WORK TO COMPLETE :: No pictures go into the output, which should consist only of the lines from the first line of the data through the line with "Fig. I. Proposed", copied exactly.

MATERIAL SUPPLIED ::
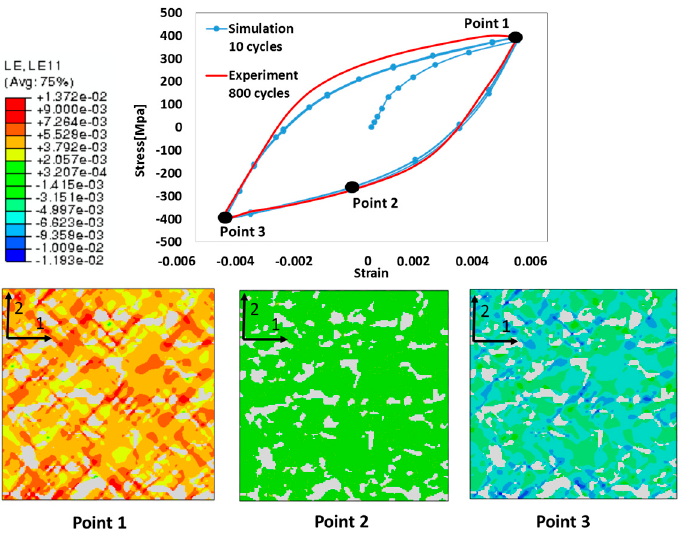
Figure 9. Evaluation of the inhomogeneous strain distribution within the ferrite phase along the loading direction at different stress points.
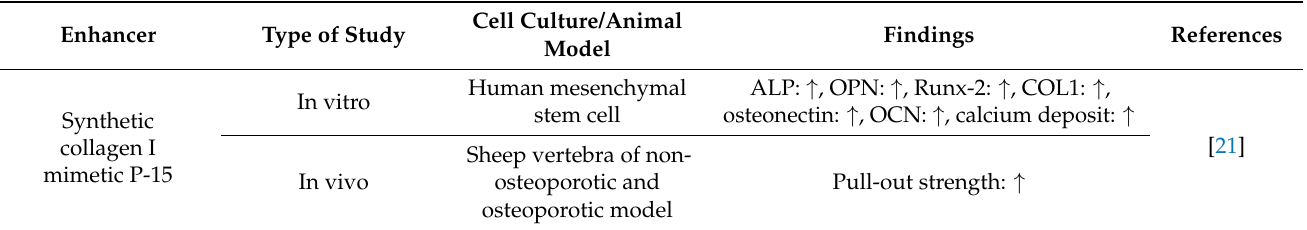
Table 2. Bone-sparing properties of CPC enhanced by biomimetic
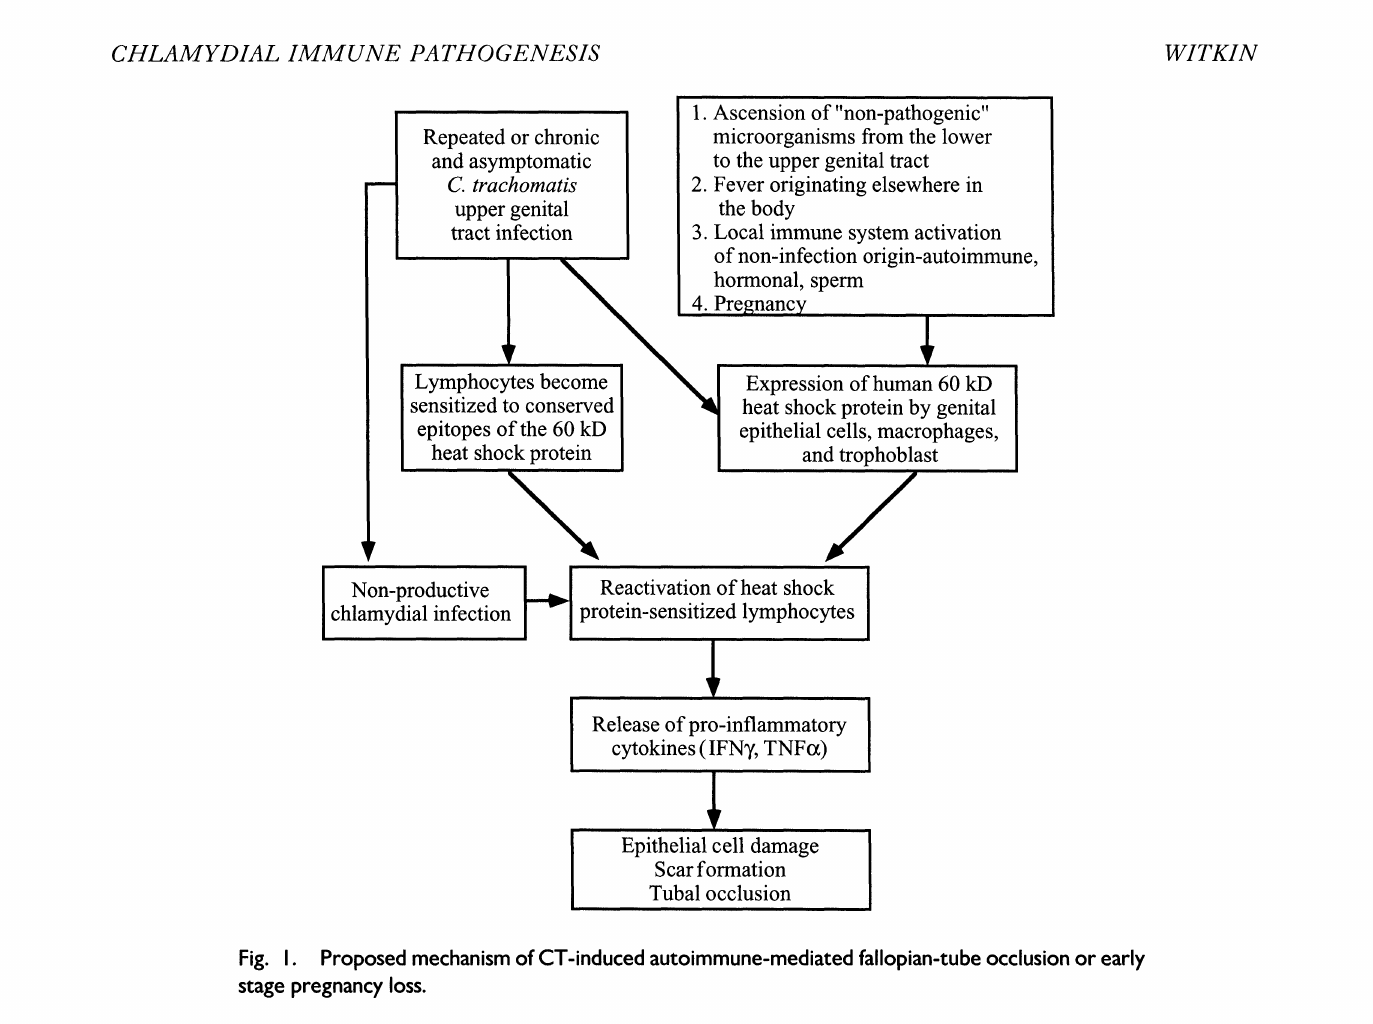
Fig. I. Proposed mechanism of CT-induced autoimmune-mediated fallopian-tube occlusion or early stage pregnancy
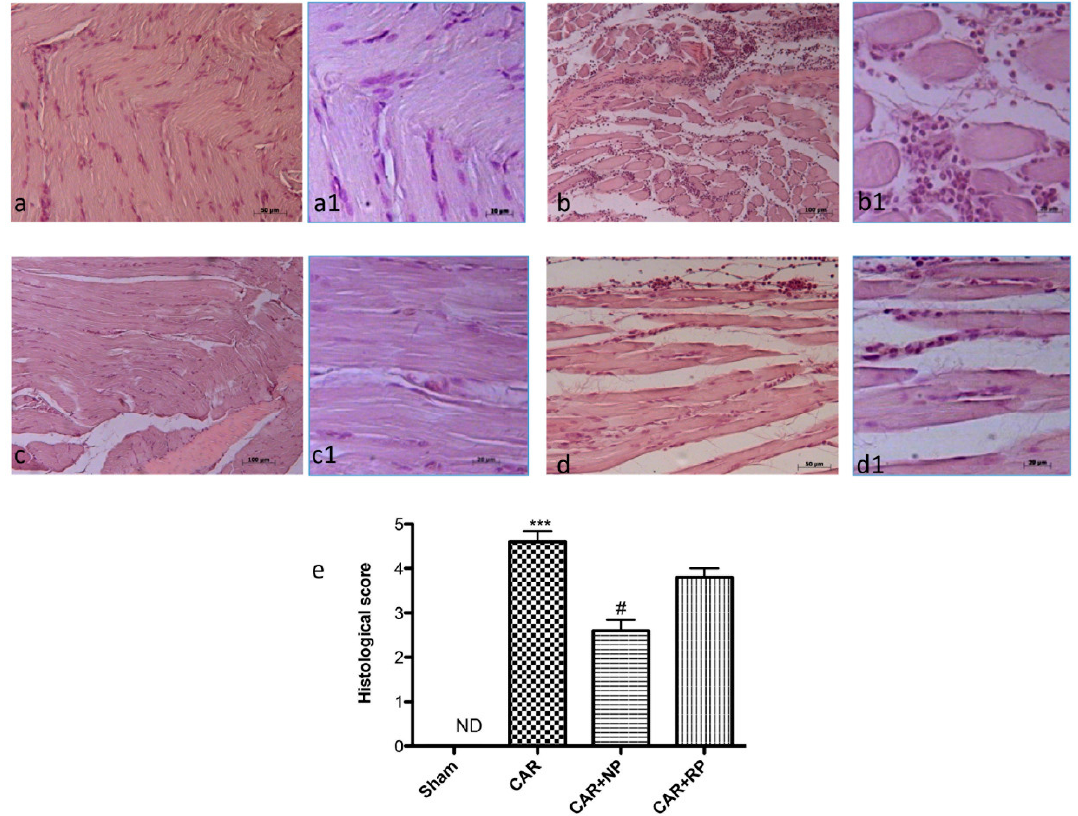
Figure 6. Anti-inflammatory effects of NP histological analysis. Histological evaluation was performed by hematoxylin and eosin staining: ( a ) the control group; ( b ) the intraplantar CAR injection; ( c , d ) CAR with NP treatment and CAR with RP treatment, respectively; ( a1 – d1 ) low magnification of the respective panels; and ( e ) histological score for the various treatment groups. The figures are representative of at least three independent experiments. *** p < 0.001 vs. Sham; # p < 0.05 vs. CAR.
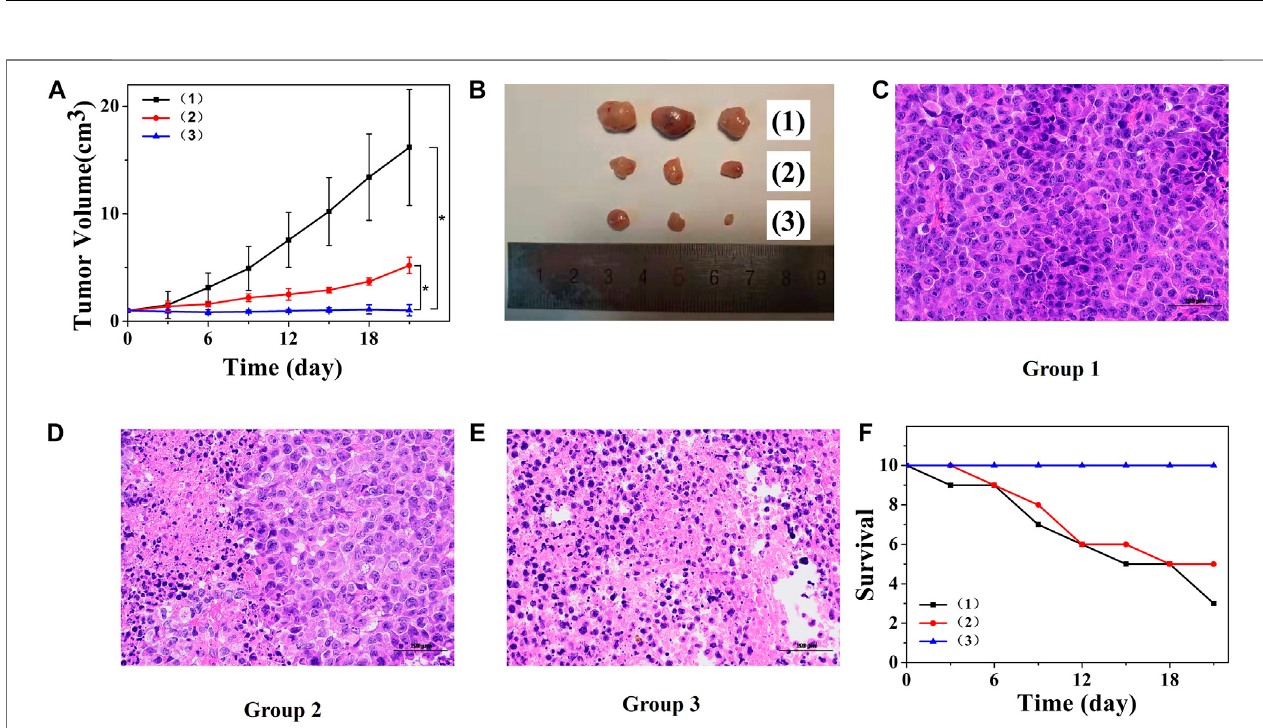
FIGURE 5 | (A) Cytotoxicity pro fi les of 4T1 cells. (B) In vitro cell proliferation-inhibiting ef fi ciency of PTX@PPD NPs and PTX@PSA NPs on 4T1 cells.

RESPONSE BELOW ::
Figure 9. Evaluation of the inhomogeneous strain distribution within the ferrite phase along the loading direction at different stress points.
Table 2. Bone-sparing properties of CPC enhanced by biomimetic
Fig. I. Proposed mechanism of CT-induced autoimmune-mediated fallopian-tube occlusion or early stage pregnancy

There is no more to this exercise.